Stars gather for Potter's final world premiere
The stars of the Harry Potter films worked the red carpet for the last time together on Thursday before the world premiere of the saga's final installment in London.
Thousands of Potter fanatics screamed as the stars of the epic movie series gathered for the launch of "Harry Potter and the Deathly Hallows -- Part 2", the action-packed finale to one of the most successful movie franchises of all time.
The film sees boy wizard Potter take on the evil Lord Voldemort in a climactic showdown, the second of two movies based on the seventh and final Potter book by British author J. K. Rowling.
Fans from around the world have slept out in London's Trafalgar Square, some for more than six days, desperate to catch a last glimpse of the film's stars all together. Organisers said 8,000 people had gathered at the event.
Some wore sorcerers' capes, while others waved magic wands or were dressed as their favourite characters.
Despite the excitement, some fans could not hide their sadness at bidding farewell to the Potter magic.
Tiffany Milow, 22, a London-based student from Dallas, Texas, said: "I've been reading the books since elementary school. I'm torn apart that this is the last one, I'm devastated."
Rowidah Alnajar, a 20-year-old Saudi woman who lives in London, said she had spent the night in a sleeping bag to be in position.
"It's really important for me. It's the end of my childhood. I can't believe it," she told AFP.
Lou Ravelli, 13, waving a fake wand and wearing a sorcerer's cloak, said: "It's the greatest day of my life. I'm a lifelong fan. I'll be so happy if I get to meet them!"
Rupert Grint, who plays Potter's sidekick Ron Weasley, said it was an emotional time for the actors too.
"These last few months I've been in a bit of denial, I think, accepting the fact that it really is over," he told BBC television.
"When I saw the posters in capital letters, 'It all ends', it really does imprint that on the mind. I will miss this. It's been amazing."
Emma Watson, who plays Hermione Granger, spent hours signing autographs on the red carpet, and described making the films as "the best part of my life".
Director David Yates told reporters: "With Harry Potter, they (the fans) like the characters, coming back to see them, it's a fantastic world that's really involving and you want to see how it all comes out."

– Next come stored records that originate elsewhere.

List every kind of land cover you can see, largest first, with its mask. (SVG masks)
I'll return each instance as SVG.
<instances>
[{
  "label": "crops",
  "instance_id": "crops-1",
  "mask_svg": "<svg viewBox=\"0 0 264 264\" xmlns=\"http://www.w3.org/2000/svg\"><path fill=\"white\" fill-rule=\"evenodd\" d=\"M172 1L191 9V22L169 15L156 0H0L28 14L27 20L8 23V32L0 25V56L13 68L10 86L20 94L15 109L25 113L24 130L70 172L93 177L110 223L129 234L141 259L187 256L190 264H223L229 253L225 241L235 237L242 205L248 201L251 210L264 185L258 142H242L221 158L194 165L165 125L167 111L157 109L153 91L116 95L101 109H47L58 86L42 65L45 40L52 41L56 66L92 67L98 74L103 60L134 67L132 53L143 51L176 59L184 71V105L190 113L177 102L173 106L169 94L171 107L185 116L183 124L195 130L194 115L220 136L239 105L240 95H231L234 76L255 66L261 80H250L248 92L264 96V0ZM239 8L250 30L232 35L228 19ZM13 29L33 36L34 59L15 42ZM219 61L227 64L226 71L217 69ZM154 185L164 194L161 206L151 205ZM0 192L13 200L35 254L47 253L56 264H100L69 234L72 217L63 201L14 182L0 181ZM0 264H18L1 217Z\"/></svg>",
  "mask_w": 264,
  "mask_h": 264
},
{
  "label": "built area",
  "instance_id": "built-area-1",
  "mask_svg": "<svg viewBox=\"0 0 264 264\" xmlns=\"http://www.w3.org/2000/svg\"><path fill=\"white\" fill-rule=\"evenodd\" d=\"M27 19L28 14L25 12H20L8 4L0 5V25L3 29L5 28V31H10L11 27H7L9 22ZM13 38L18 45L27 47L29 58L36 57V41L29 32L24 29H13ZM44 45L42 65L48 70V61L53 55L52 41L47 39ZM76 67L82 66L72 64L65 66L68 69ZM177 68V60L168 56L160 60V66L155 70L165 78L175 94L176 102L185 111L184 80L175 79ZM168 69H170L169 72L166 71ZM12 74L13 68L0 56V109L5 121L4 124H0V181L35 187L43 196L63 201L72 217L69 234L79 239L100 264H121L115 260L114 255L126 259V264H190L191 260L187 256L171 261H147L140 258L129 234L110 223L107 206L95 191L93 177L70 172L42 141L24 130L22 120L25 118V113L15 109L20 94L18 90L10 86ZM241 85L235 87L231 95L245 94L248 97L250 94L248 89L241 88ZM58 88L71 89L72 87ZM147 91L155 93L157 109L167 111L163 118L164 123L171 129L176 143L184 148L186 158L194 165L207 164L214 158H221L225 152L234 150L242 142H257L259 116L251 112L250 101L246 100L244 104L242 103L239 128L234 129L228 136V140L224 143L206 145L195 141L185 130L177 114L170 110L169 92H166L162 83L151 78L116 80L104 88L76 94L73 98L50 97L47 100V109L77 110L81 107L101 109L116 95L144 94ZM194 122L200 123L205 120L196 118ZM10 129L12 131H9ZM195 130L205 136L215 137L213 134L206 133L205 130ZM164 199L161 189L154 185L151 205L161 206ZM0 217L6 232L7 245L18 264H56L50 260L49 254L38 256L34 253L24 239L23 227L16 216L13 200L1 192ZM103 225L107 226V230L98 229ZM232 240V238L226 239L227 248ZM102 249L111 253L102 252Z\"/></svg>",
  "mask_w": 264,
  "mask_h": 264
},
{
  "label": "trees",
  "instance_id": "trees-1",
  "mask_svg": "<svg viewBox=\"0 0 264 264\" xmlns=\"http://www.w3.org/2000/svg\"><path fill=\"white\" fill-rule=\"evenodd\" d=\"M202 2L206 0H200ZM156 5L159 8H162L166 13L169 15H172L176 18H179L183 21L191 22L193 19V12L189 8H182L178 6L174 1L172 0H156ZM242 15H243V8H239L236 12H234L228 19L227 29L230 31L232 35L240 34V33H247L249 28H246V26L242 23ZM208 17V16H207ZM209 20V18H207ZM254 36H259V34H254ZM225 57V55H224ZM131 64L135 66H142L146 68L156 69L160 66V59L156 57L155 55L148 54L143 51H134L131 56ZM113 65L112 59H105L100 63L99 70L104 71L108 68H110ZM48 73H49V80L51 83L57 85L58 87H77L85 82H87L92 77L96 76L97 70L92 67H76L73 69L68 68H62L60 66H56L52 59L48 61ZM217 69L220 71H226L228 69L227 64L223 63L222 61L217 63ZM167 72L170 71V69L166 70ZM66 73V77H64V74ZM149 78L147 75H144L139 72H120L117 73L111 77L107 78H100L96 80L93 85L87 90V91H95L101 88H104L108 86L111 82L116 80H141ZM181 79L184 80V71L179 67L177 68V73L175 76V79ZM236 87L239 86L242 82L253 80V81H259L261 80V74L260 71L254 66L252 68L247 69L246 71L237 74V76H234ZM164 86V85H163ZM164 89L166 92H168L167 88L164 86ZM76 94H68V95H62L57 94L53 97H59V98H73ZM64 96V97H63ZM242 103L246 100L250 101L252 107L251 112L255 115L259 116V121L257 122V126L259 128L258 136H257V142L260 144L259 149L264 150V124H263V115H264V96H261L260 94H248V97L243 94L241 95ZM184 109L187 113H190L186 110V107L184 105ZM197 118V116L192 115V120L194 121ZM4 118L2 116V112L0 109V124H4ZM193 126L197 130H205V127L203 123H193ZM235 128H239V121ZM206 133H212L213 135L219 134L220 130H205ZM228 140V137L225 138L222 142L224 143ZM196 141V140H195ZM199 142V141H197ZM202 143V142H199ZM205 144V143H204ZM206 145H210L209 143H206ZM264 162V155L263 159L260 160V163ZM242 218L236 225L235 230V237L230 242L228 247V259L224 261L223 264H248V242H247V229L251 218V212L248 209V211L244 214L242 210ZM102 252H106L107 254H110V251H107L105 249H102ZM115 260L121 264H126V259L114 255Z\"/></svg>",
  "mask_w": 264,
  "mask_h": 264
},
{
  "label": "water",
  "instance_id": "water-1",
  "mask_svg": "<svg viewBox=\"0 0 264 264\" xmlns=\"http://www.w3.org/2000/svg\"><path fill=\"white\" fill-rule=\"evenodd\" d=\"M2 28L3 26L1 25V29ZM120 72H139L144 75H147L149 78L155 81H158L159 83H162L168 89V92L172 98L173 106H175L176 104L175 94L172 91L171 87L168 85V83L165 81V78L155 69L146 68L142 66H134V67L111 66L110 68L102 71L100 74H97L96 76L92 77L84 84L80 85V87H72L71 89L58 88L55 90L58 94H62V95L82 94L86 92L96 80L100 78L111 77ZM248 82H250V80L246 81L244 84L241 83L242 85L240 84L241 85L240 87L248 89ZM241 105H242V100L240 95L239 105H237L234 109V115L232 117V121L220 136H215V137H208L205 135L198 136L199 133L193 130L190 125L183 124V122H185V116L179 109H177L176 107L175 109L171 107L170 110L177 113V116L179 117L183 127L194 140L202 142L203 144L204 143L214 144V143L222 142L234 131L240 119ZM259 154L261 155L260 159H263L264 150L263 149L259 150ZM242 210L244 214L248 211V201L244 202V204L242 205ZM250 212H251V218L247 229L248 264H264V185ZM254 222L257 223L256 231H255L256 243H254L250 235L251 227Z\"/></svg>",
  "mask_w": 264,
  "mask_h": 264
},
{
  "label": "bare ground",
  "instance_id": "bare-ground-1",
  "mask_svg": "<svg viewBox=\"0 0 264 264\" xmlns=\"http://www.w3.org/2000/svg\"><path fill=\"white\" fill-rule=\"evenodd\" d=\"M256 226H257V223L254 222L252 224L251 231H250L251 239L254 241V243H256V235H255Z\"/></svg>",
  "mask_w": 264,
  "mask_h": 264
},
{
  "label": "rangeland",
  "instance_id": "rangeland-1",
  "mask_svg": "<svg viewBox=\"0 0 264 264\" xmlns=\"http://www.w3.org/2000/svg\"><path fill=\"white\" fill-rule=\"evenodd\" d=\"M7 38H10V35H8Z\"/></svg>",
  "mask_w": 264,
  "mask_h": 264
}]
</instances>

That chimed with Kay Miller, 42, from Stirling in central Scotland.
Dressed in a Griffindor scarf and hat and sporting a temporary Slitherin tattoo, she said: "There's a fantastic atmosphere down here. I've met people from all around the world.
"I really want complete satisfaction from the film. I want to have the whole saga wrapped up so that we're not left hanging!"
Daniel Radcliffe, who plays Potter, is taking time off from appearing in a Broadway musical to attend the premiere alongside Watson and Grint.
Cast members, comprising some of the best-known names in British cinema including Ralph Fiennes, Helena Bonham Carter, Gary Oldman and Robbie Coltrane were also expected to attend.
The stars walked from Trafalgar Square to Leicester Square -- the traditional home of movie premieres in Britain -- through streets transformed into Diagon Alley, the London hub of the fictional wizarding world, with shops selling cauldrons, pumpkins and wands.
They began greeting the fans three hours before the 7:00 pm (1800 GMT) simultaneous screenings in three Leicester Square cinemas.
The film will hit British and US cinemas on July 15 and is the first Potter movie in a 3D version as well as the regular 2D release.
The first Harry Potter film was released in 2001 and the seven movies so far have earned 6.4 billion dollars (4.4 billion euros) globally.
"Part 2" covers the final third of the last book and is a fast-paced adventure, in contrast to "Part 1" which served as a scene-setter.
More than 400 million copies of the Potter books have been sold since struggling single mother Rowling published the first instalment, "Harry Potter and the Philosopher's Stone", in 1997.
The young sorcerer's exploits soon became a global phenomenon with the books now available in 69 languages and the films mesmerising audiences worldwide.
Despite the films and books coming to an end, Rowling last month unveiled an interactive website featuring new material about Potter's world.